Using the listing below, retype exactly the lines starting at the one with "middle tip: (1083, 1219)" and ending at the one with "ring dip: (1263, 1170)", and include both.

EXTRACTED DATA
--------
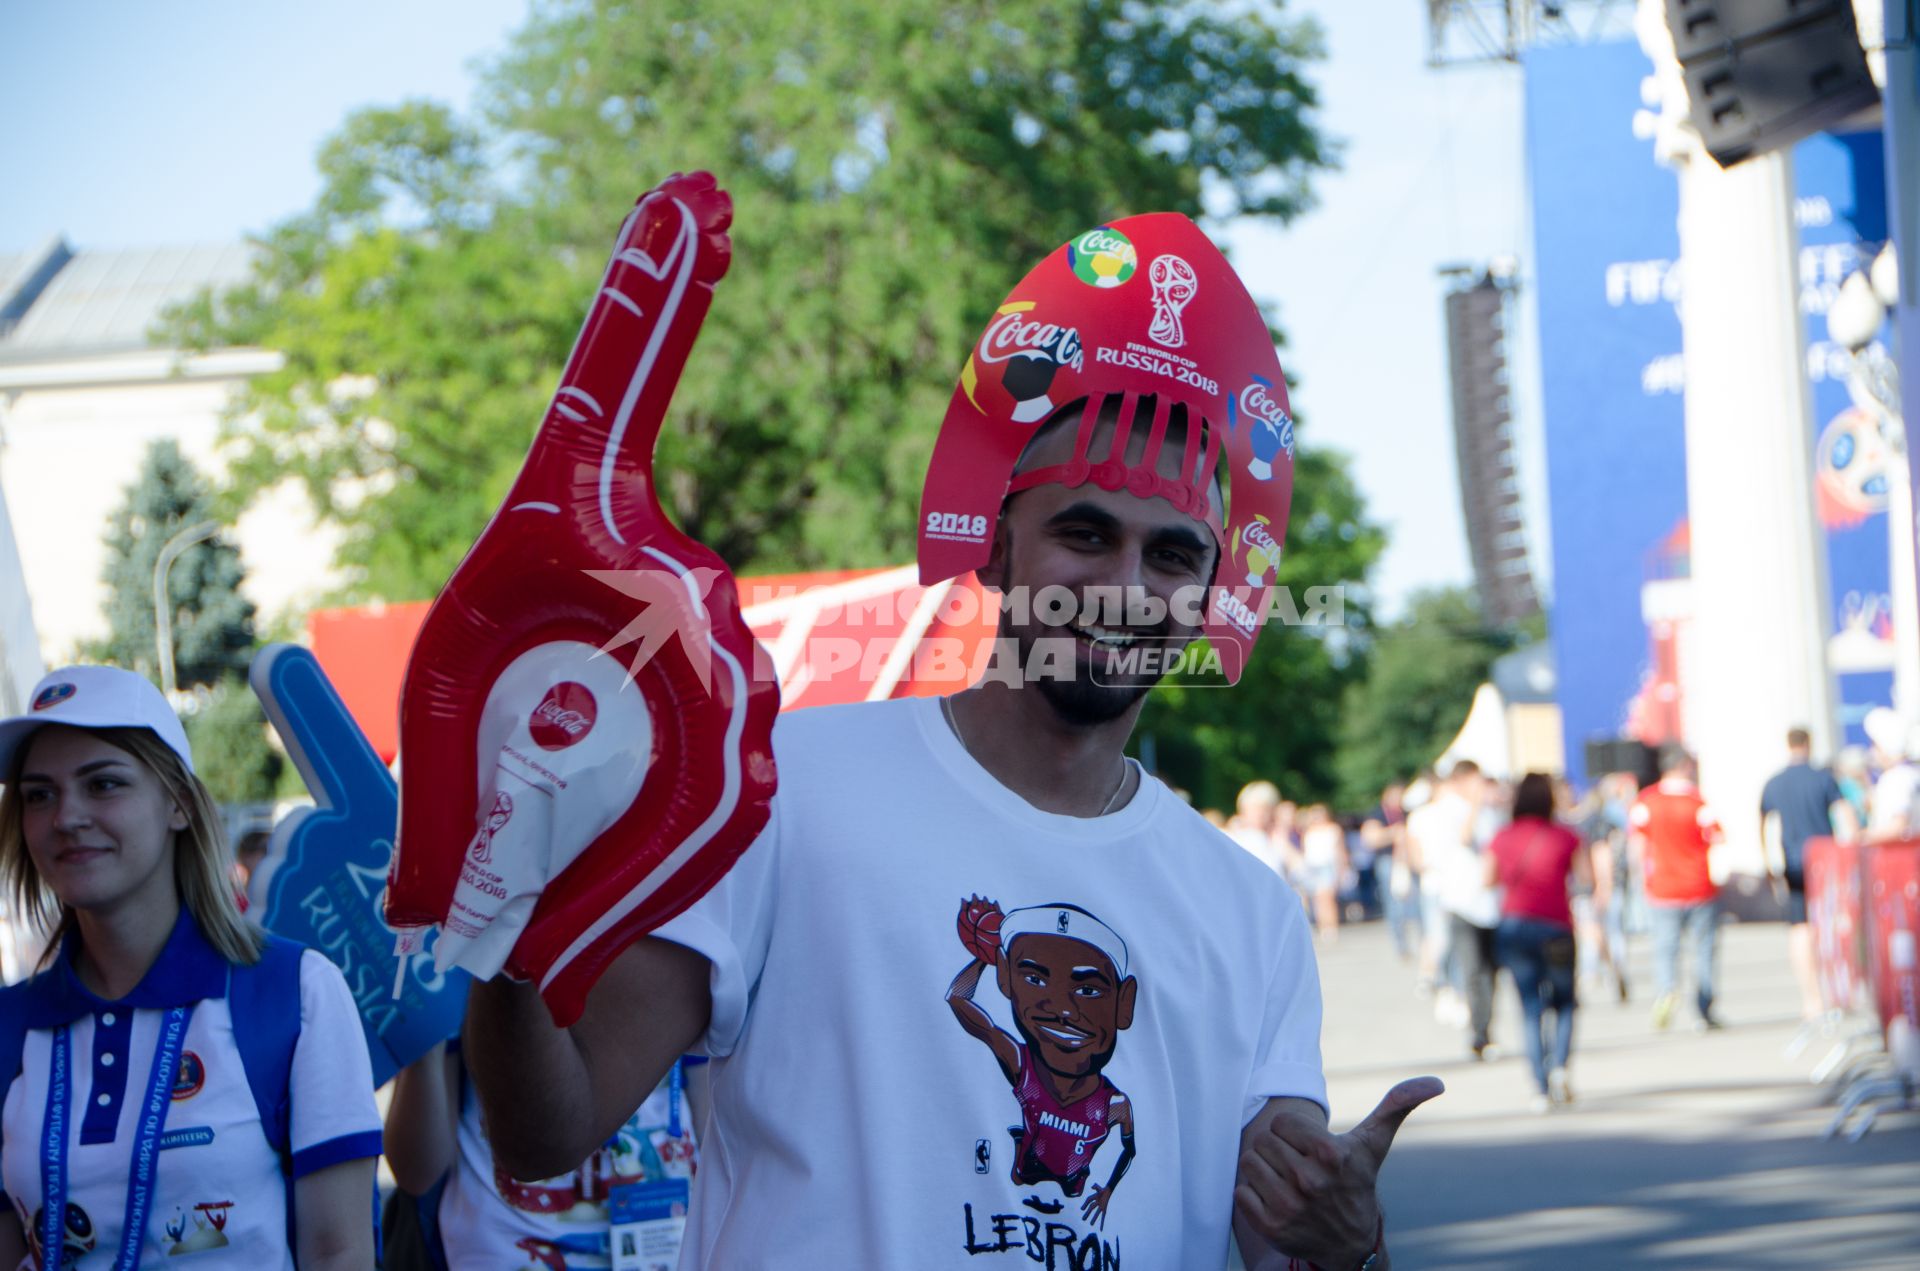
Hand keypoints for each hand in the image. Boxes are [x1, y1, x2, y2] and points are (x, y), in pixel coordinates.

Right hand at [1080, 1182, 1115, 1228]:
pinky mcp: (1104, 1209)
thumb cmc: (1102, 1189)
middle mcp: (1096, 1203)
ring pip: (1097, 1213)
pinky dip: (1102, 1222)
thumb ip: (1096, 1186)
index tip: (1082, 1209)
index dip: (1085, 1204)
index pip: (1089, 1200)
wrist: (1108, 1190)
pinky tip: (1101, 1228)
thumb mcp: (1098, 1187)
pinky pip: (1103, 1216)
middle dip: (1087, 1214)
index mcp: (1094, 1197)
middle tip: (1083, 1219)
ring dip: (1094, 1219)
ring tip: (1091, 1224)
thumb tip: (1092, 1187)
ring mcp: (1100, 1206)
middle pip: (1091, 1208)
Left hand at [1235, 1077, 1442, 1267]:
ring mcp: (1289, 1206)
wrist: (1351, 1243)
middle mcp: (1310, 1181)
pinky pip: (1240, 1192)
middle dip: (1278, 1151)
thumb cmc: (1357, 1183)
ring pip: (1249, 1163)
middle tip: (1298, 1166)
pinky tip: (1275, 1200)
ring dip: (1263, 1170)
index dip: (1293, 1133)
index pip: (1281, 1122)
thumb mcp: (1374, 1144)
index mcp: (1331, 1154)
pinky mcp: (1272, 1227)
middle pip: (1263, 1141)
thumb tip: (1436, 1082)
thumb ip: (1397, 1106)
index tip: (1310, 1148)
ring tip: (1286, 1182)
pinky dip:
--------
RESPONSE TO THE TASK
middle tip: (1083, 1219)
ring dip: (1094, 1219)
ring tip: (1091, 1224)
thumb tip: (1092, 1187)
ring mcp: (1100, 1206)
middle pip: (1091, 1208)
Left hand at [1235, 1077, 1442, 1267]:
ring mcp: (1289, 1206)
wrist: (1351, 1243)
middle mcp: (1310, 1181)
pinky pip: (1240, 1192)
middle dip: (1278, 1151)
thumb cmc: (1357, 1183)
ring pip: (1249, 1163)
middle tip: (1298, 1166)
pinky tip: (1275, 1200)
ring dip: (1263, 1170)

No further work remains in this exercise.